TASK ITEM: Please copy the material below word for word, but omit the pictures.

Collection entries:

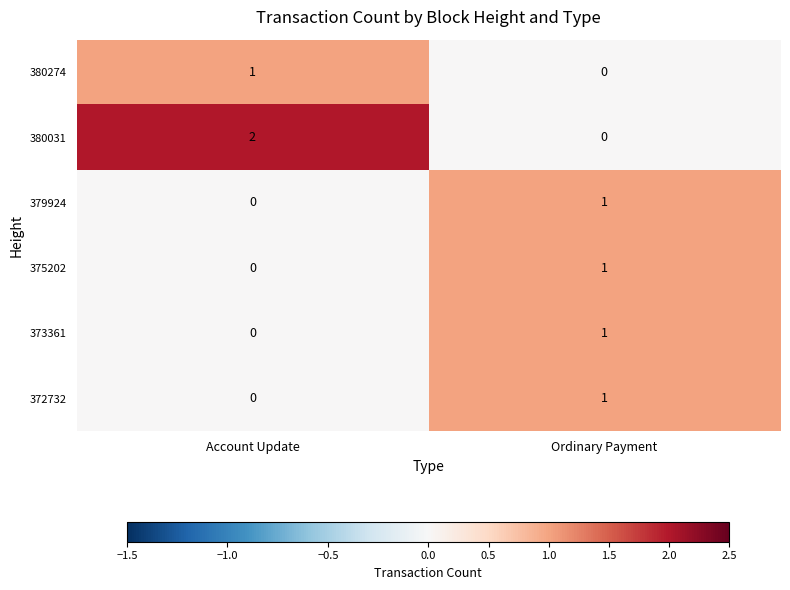

The value of 380274 at Account Update is 2. True or false?

False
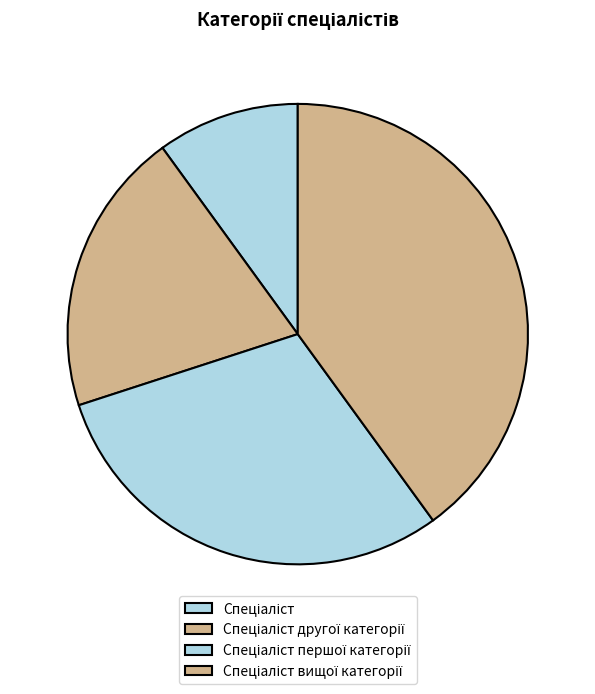

Is Спеціаліст the majority of the pie?

No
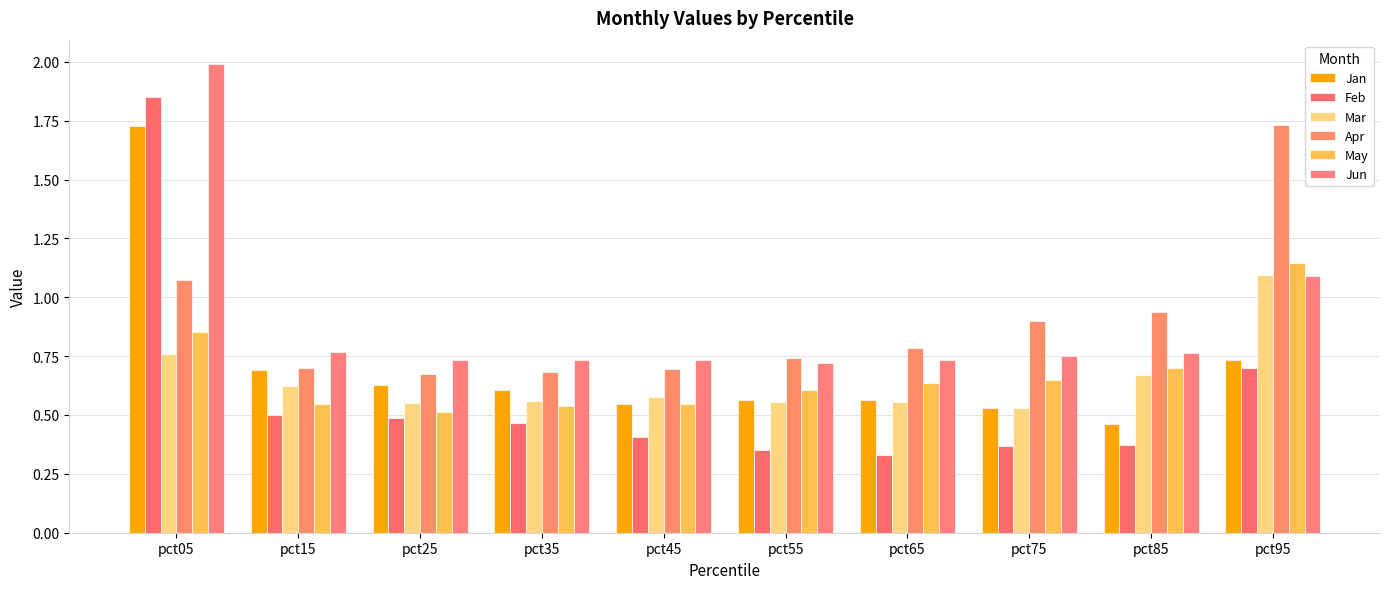

Count the number of categories in the chart.

10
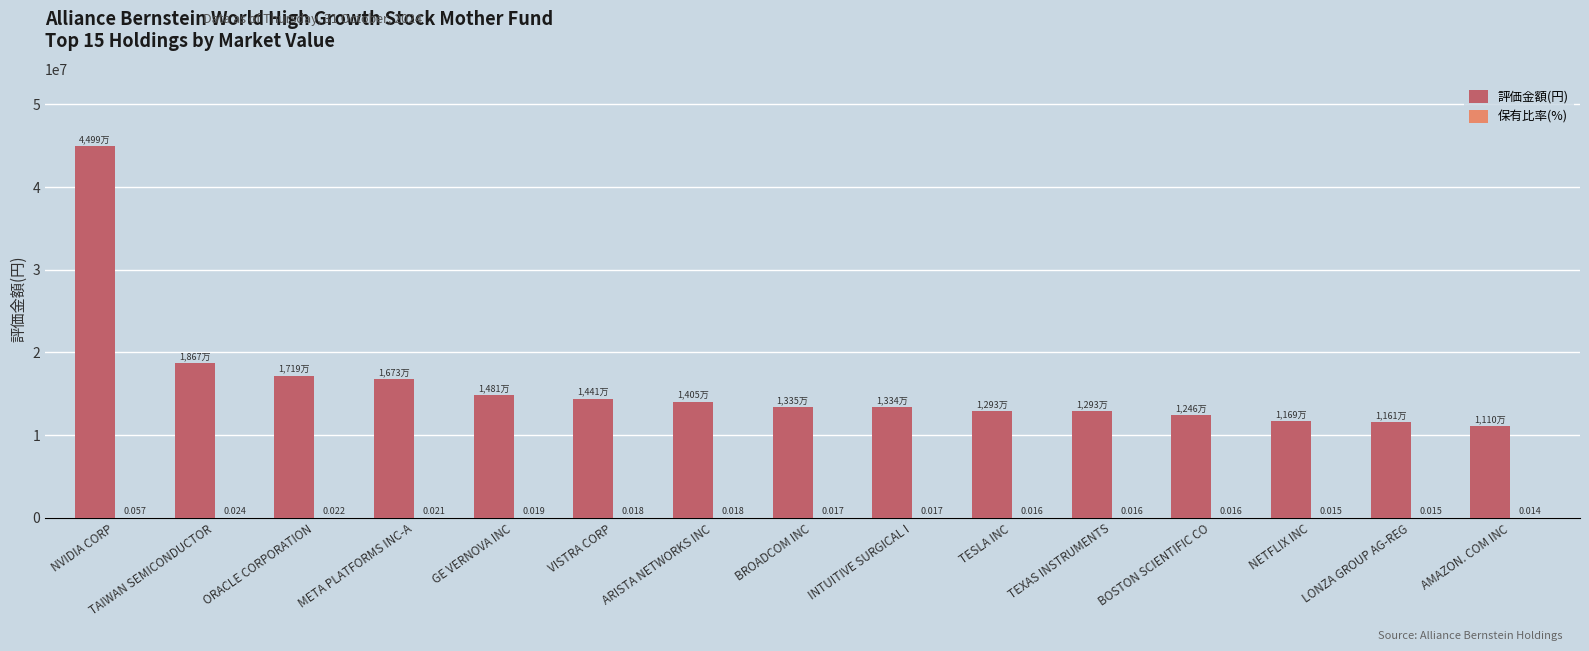

At which label is 評価金額(円) closest to 28051277?

TAIWAN SEMICONDUCTOR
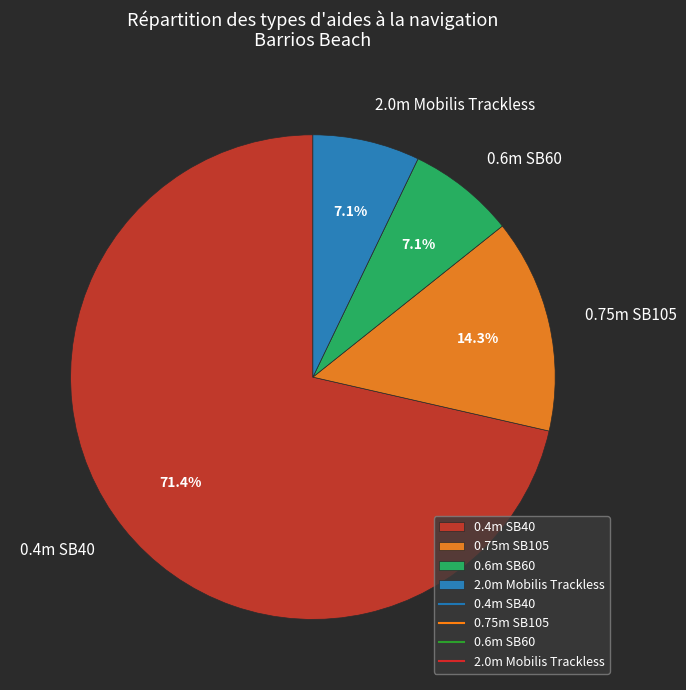

Count the number of slices in the pie.

4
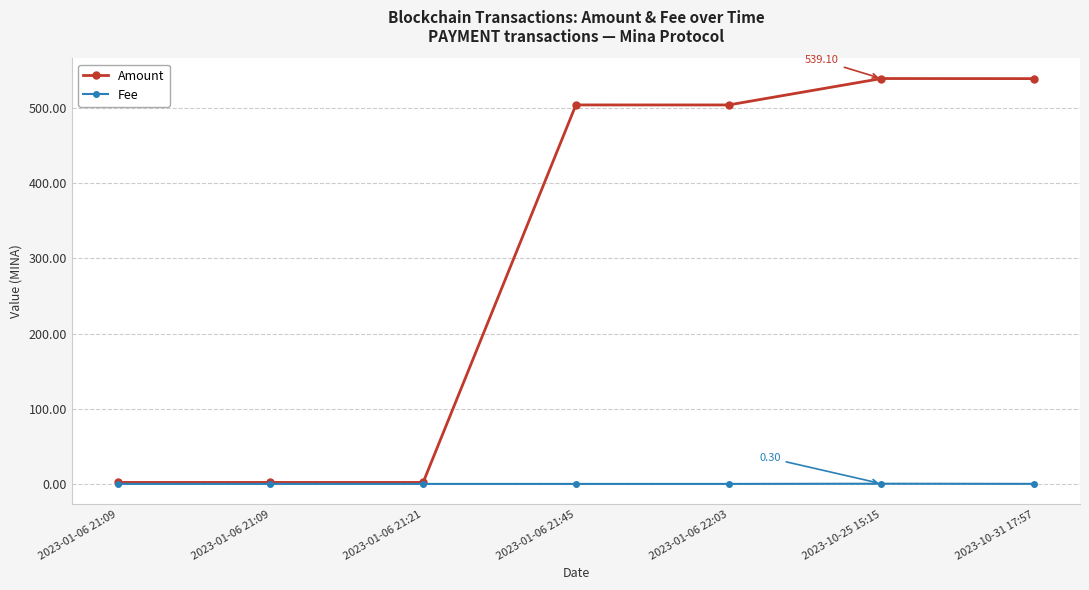

Does the chart have visible grid lines?

Yes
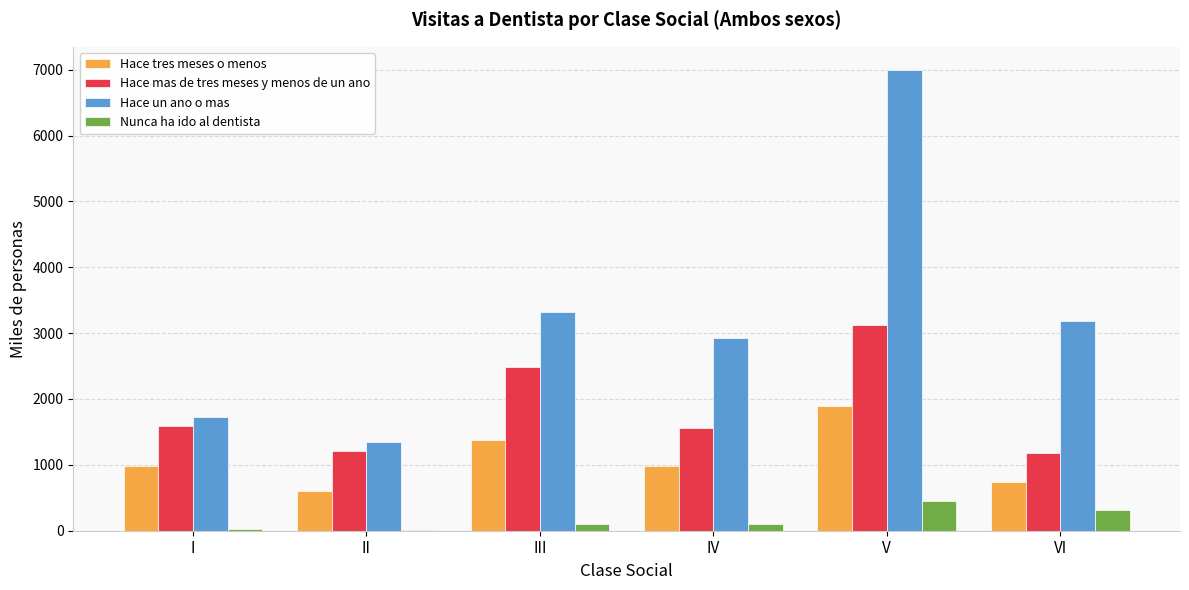

The value of Hace mas de tres meses y menos de un ano at I is 2858.3. True or false?

False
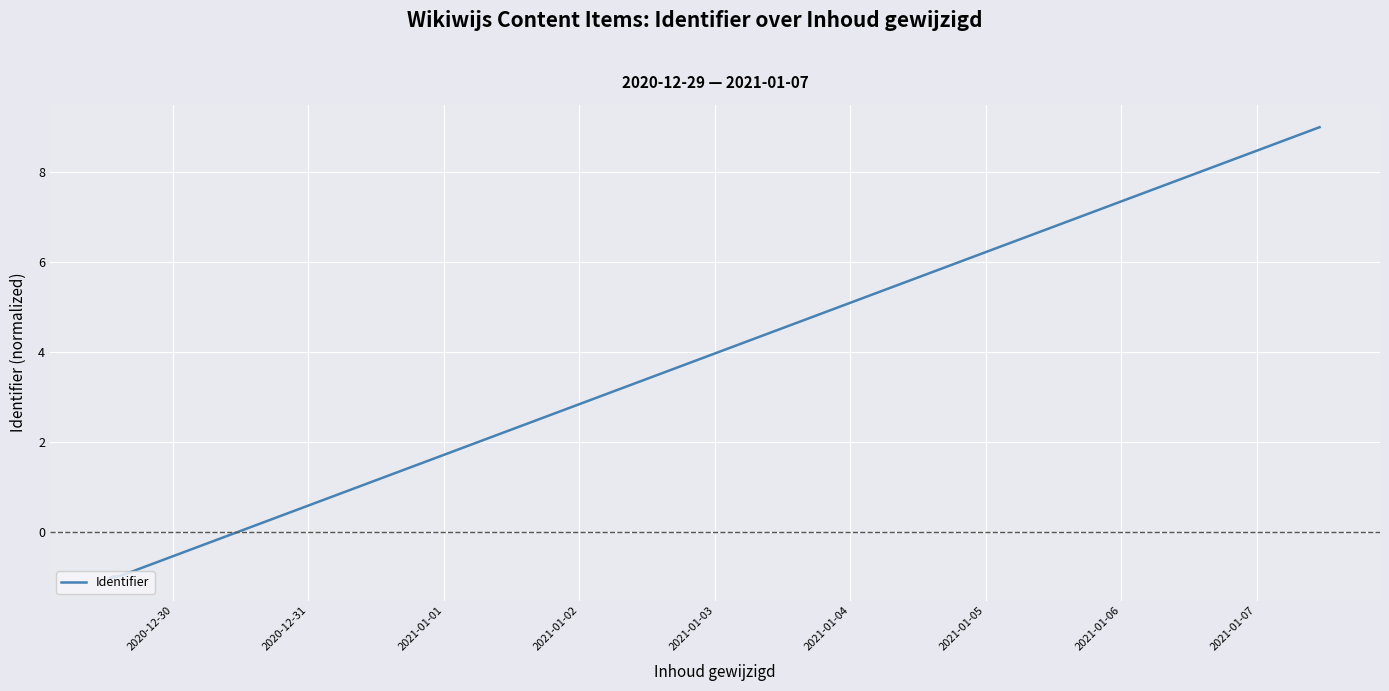

What is the maximum value shown in the chart?

9.0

ANSWER BOX:
The value of 380274 at Account Update is 2. True or false?

False

Is Спеціаліст the majority of the pie?

No

Count the number of categories in the chart.

10

At which label is 評価金額(円) closest to 28051277?

TAIWAN SEMICONDUCTOR

Count the number of slices in the pie.

4

Does the chart have visible grid lines?

Yes

The value of Hace mas de tres meses y menos de un ano at I is 2858.3. True or false?

False

What is the maximum value shown in the chart?

9.0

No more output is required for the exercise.